In 2020, Japan's currency situation was dominated by the profound economic shock of the COVID-19 pandemic and the enduring challenge of ultra-low inflation. The year began with the Japanese yen, a traditional safe-haven asset, strengthening significantly as global investors sought stability amid the initial market panic. This appreciation posed a headwind for Japan's export-dependent economy, which was already grappling with a consumption tax hike in late 2019 and then the sudden collapse of domestic and international demand due to lockdowns and supply chain disruptions. The government's declaration of a state of emergency in April plunged the economy into its deepest postwar recession, exacerbating deflationary pressures.
Monetary policy remained aggressively accommodative under the Bank of Japan's (BOJ) longstanding framework of Quantitative and Qualitative Easing (QQE) with Yield Curve Control (YCC). The BOJ's key short-term policy rate was held at -0.1%, and it targeted a 0% yield on 10-year government bonds. In response to the pandemic, the BOJ further eased policy in April 2020 by removing limits on government bond purchases, committing to buy unlimited amounts, and significantly increasing purchases of corporate debt and commercial paper to ensure market liquidity. Despite these measures, the core consumer price index (CPI) hovered around zero for much of the year, stubbornly distant from the BOJ's 2% inflation target.
By the latter half of 2020, the yen's trajectory shifted as global risk sentiment improved with unprecedented fiscal and monetary stimulus worldwide, particularly in the United States.
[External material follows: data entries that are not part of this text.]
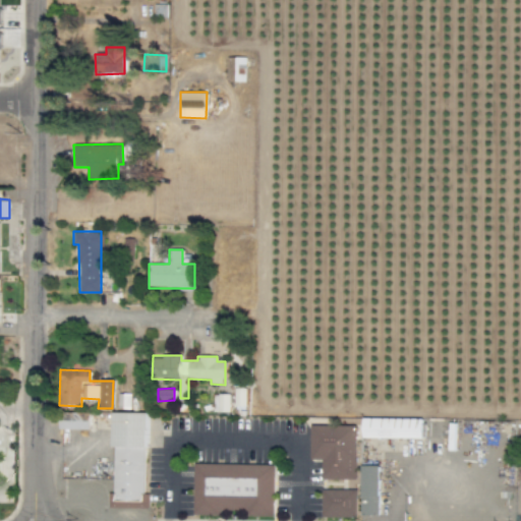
[(129,409),(130,394),(118,393),(117,408),(129,409)]
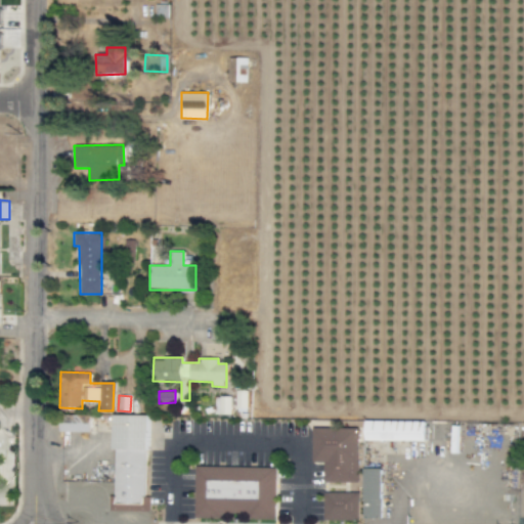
[(60,432),(91,432),(91,415),(60,415),(60,432)]
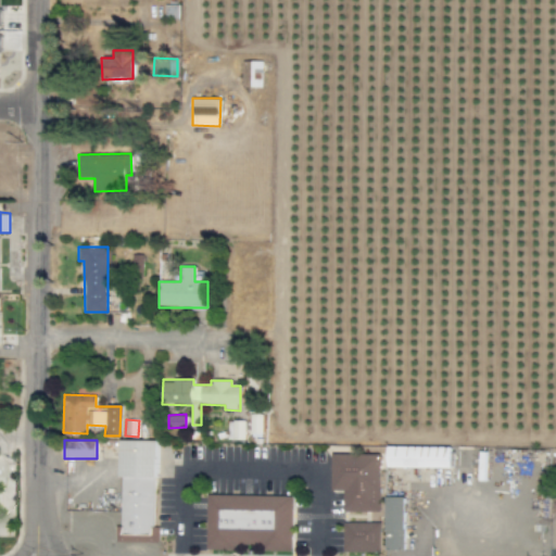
[(119,535),(154,535),(155,441),(122,440),(119,535)]
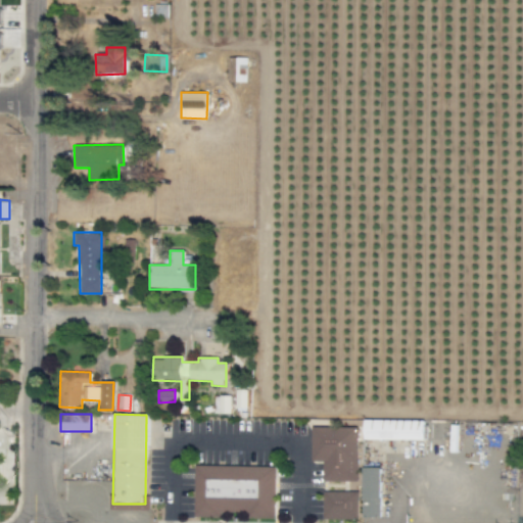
[(425,420),(365,419),(365,439),(425,440),(425,420)]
The yen weakened against the US dollar in this environment, providing some relief for exporters. However, this depreciation was moderate compared to past crises, reflecting Japan's large current account surplus and its persistent status as a net creditor nation. Overall, the year highlighted the limits of monetary policy in spurring inflation, even during a massive crisis, and set the stage for continued pressure on the BOJ to maintain its ultra-loose stance while navigating global economic uncertainty.